How much energy do we expend when it comes to lighting usage? Energy codes have grappled with this dilemma for decades. As responsible standards are sought and maintained for our workplaces, homes, and streets, current conservation-minded codes have reduced light levels to the most diffi cult of thresholds verging on the point of darkness. Lighting designers' projects are now at the point of jeopardy, as there soon will be no way to comfortably reconcile the demands of creativity with those of minimal energy usage. I reached a decisive moment in my thinking on energy output earlier this summer during the judging of the A|L Light & Architecture Design Awards. How ARCHITECTURAL LIGHTING should discuss and present this issue has been on my mind ever since (and on the minds of several readers as well, given the letters I received questioning some of the award selections).
In fact, while appearances may seem to the contrary, there was a vigorous debate among the jurors about to what degree a project's energy code compliance should be factored into its award evaluation and how that should be done. No jury in my six-year tenure at A|L has given the topic such careful consideration. How could the jury reward a project for its artistic achievements if it failed to meet its jurisdiction's energy requirements? The group was deadlocked and so in the middle of the jury proceedings, I called the architects and lighting designers of the projects for which the jury requested further clarification. The additional information aided some projects, but not others, as the jury made its final selection.
What criteria should projects published on the pages of A|L be held to? Should we talk only about work that is code compliant? That really doesn't address the issue. All it means is that a project has met the numbers set by a regulating body (typically not versed in the nuances of lighting), but it doesn't say anything about the design, the quality of light, or the resulting atmosphere. Ultimately, to be built and pass ispection in the real world, a project must be code compliant and incorporate a design sensibility. We do a disservice to lighting if we, the lighting press, were to only discuss projects based on a narrow selection criteria of energy compliant versus non-energy compliant work.
So then is there some other metric the lighting community needs to be using to determine energy adherence other than just watts per square foot, which has been the default based on existing code standards and evaluation systems? Is there something that could more accurately represent the nuances of connected load versus live load?

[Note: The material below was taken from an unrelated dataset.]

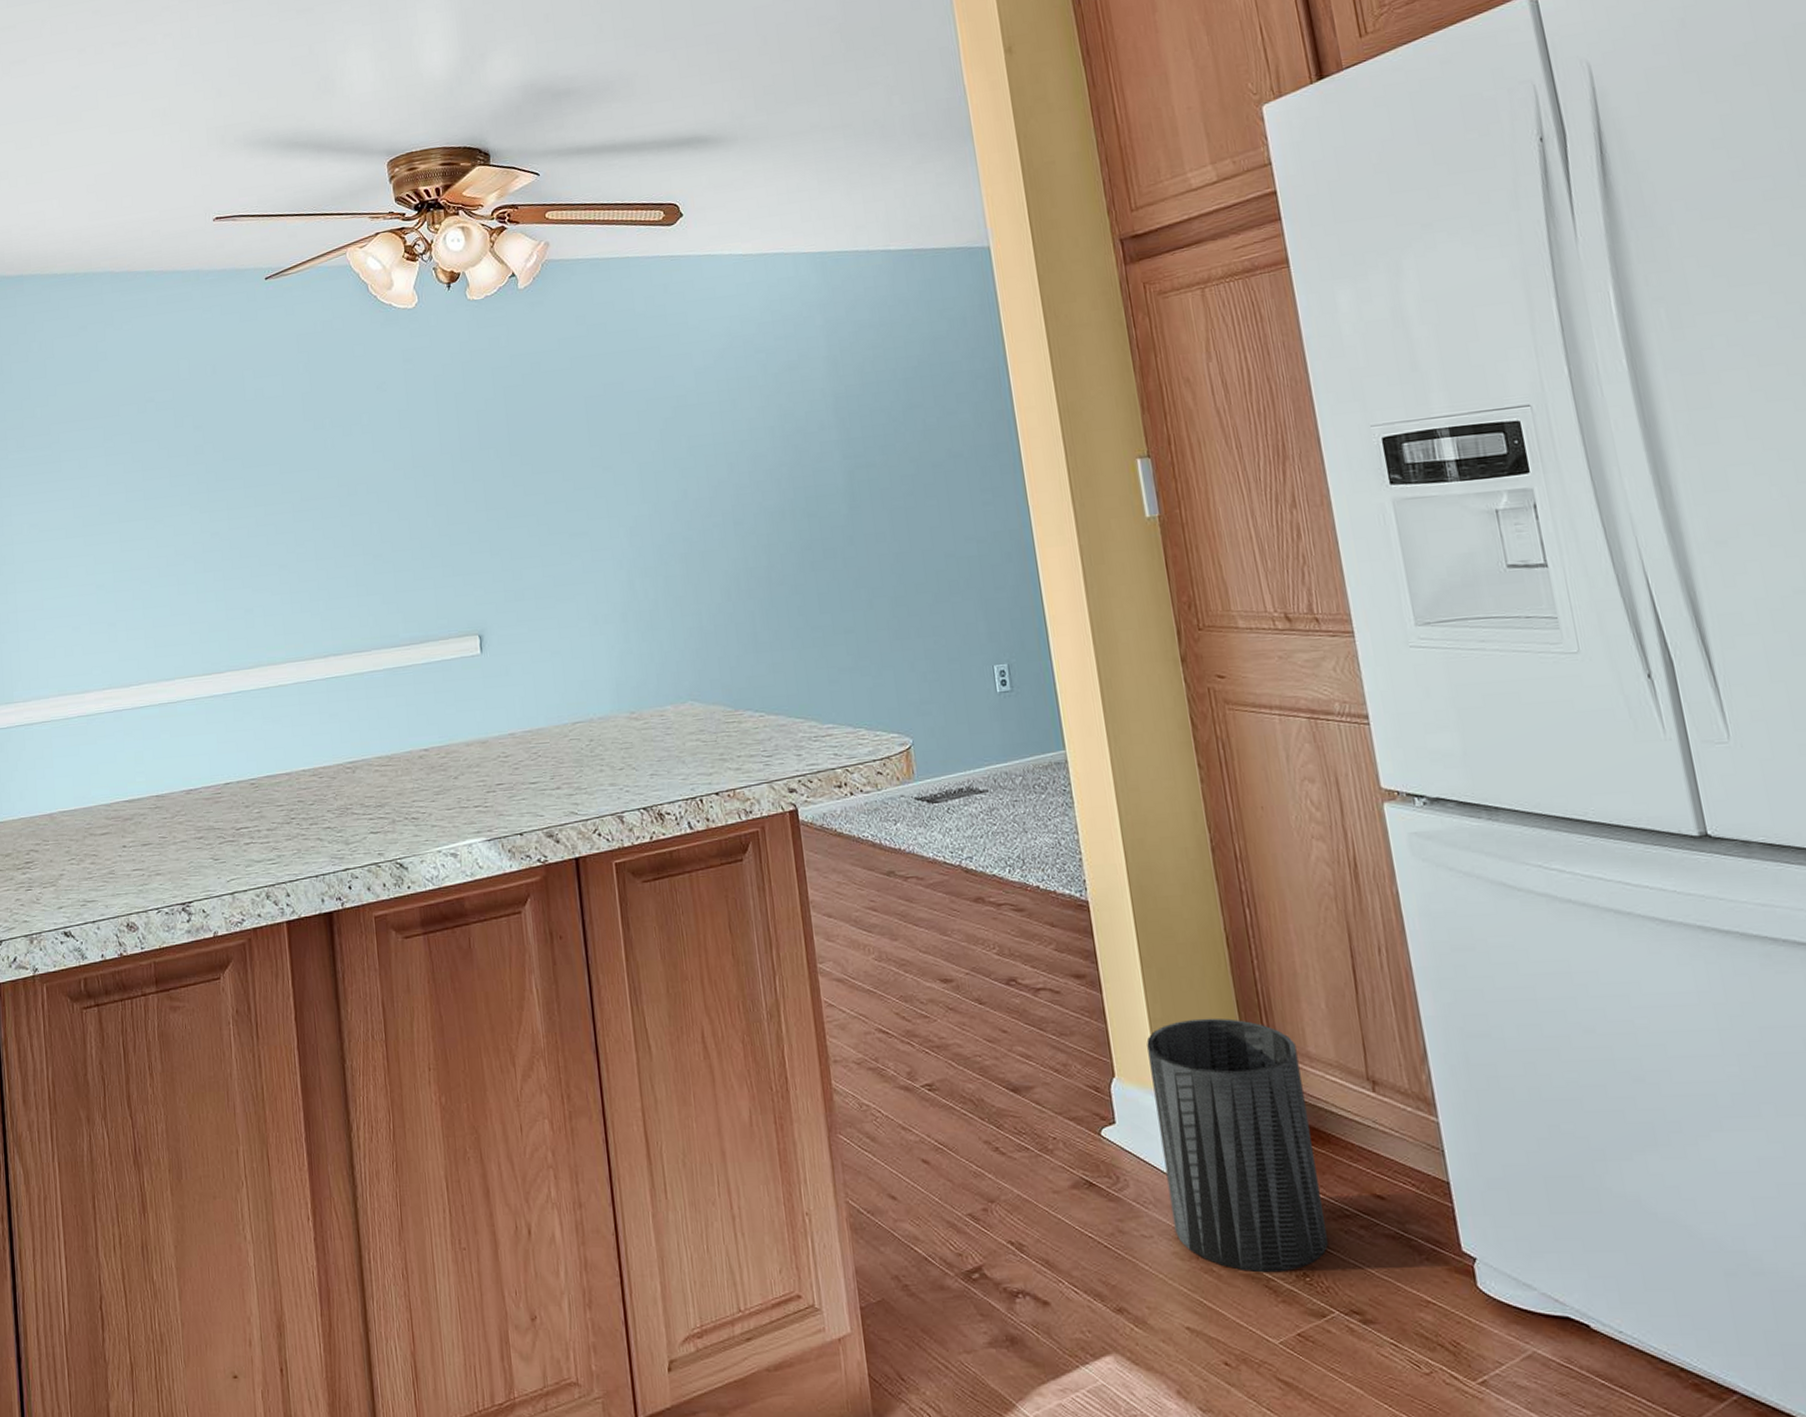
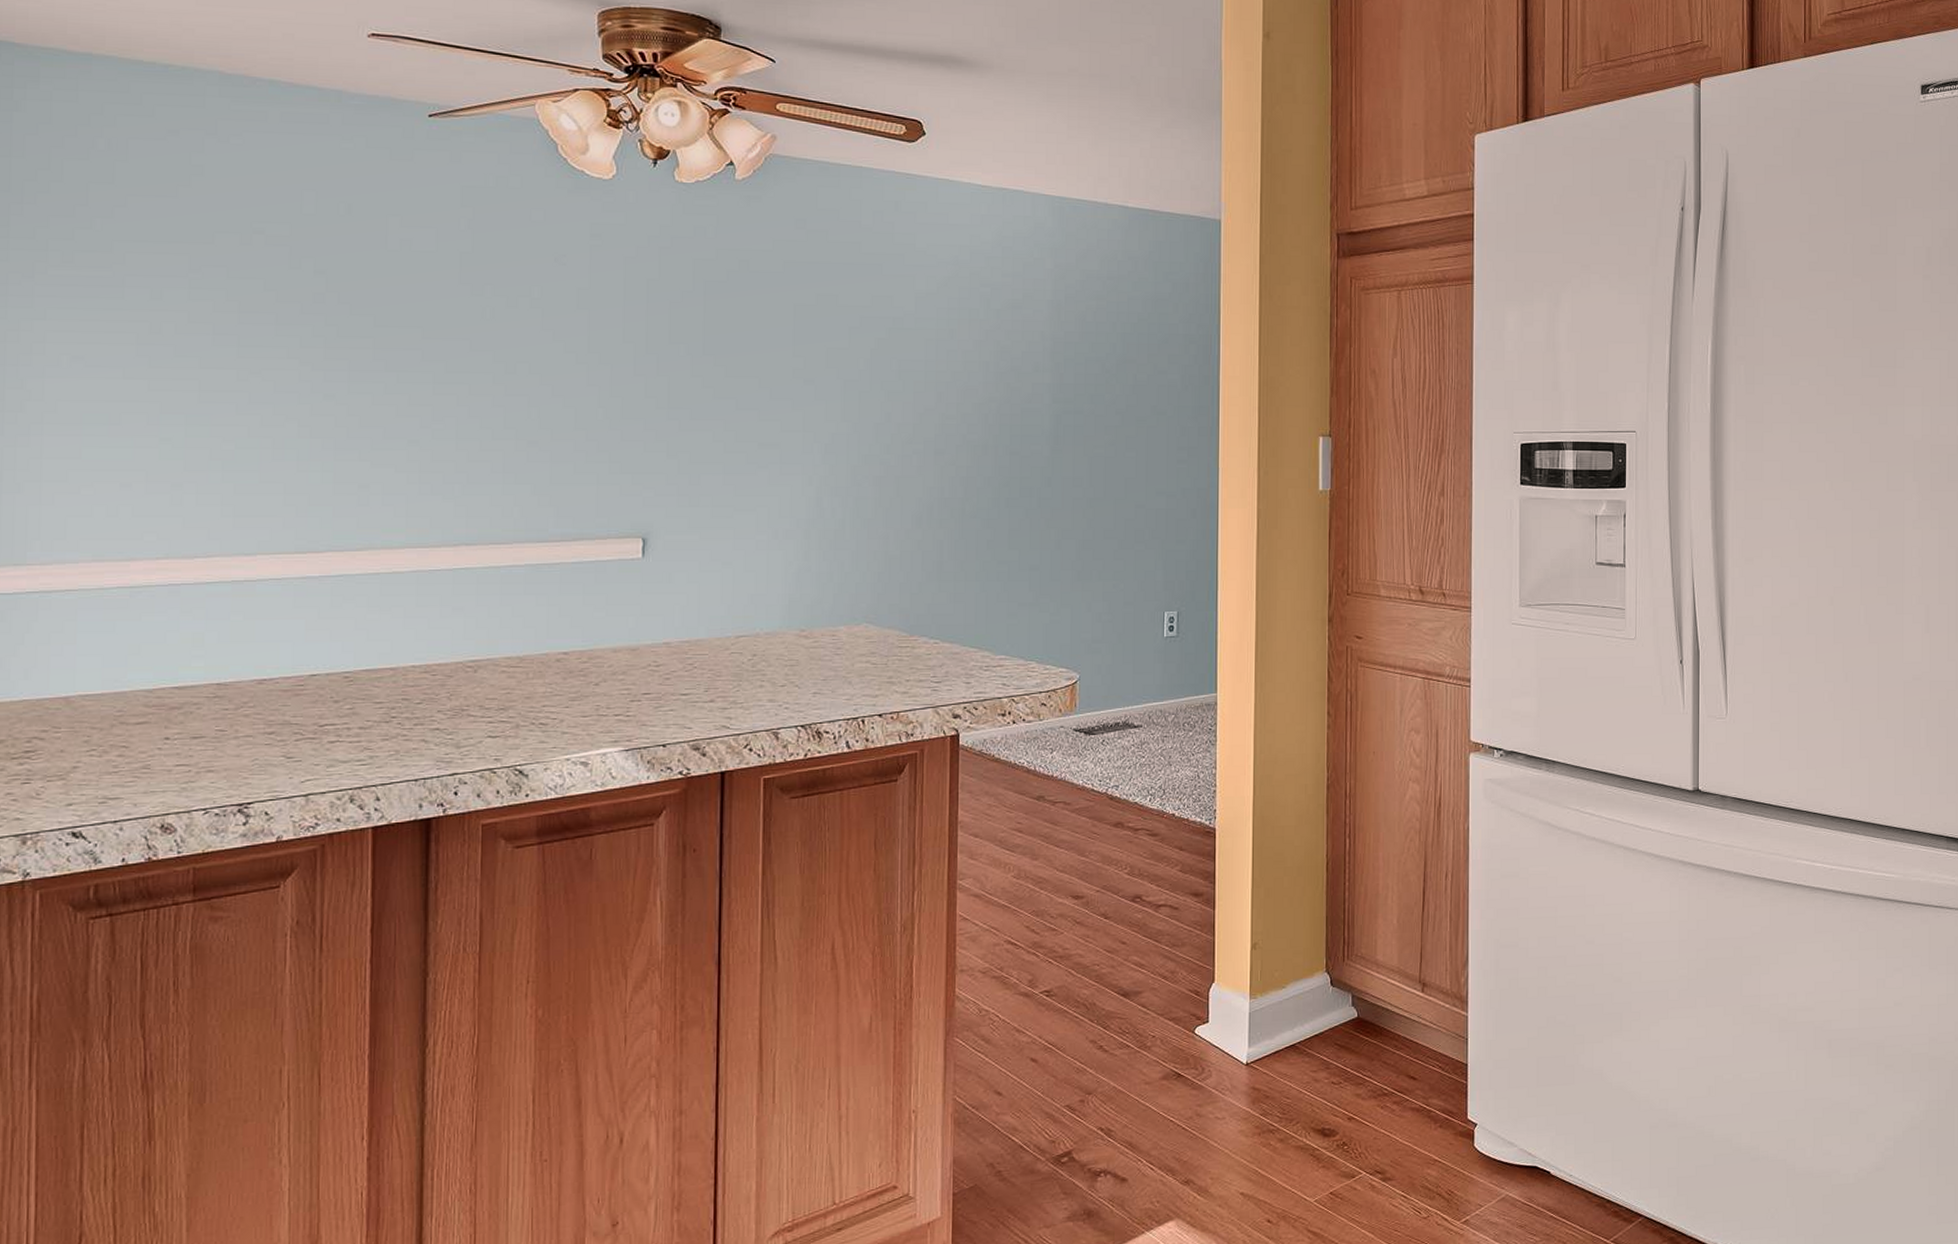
trash can: present [1146,1018,1329,1273] -> none [1244,931,1368,1144]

As lighting regulations have become more stringent, this question increasingly has stumped the lighting community. In the past year there has been some discussion in the lighting press on the subject of light quantity versus quality of light. Some individuals have argued that there should be a specific way to measure what represents "good" lighting, but that sounds like we'd be entering some murky waters. Labeling lighting "good" or "bad" is purely a subjective call. What is comfortable and appeals to one person can be wildly unpleasant to another. To start regulating lighting in this way would be to dictate aesthetics—very dangerous territory, in my opinion.
Rather, what we need is a series of guides that would contribute to an overall project evaluation of energy compliance, one based on several factors such as frequency of use, operational cost over time, visual comfort, occupant productivity, and a project's specific design parameters. This would allow for a much more thorough evaluation and understanding of light, and in turn establish a database of realtime occupancy usage and behavior patterns.
However, it's not likely that there will be a solution that is cut and dry, or that will please everyone. Lighting practitioners and manufacturers are grappling with this issue on a daily basis as they deal with the new realities of energy supply and demand, and the associated costs. The evolution of lighting tools and technologies—for example, the introduction of LED sources along with more sophisticated lighting controls—may offer some answers about how to restructure the system. But one thing is for sure: current metrics for evaluating the balance between lighting efficiency and lighting quality are missing the mark.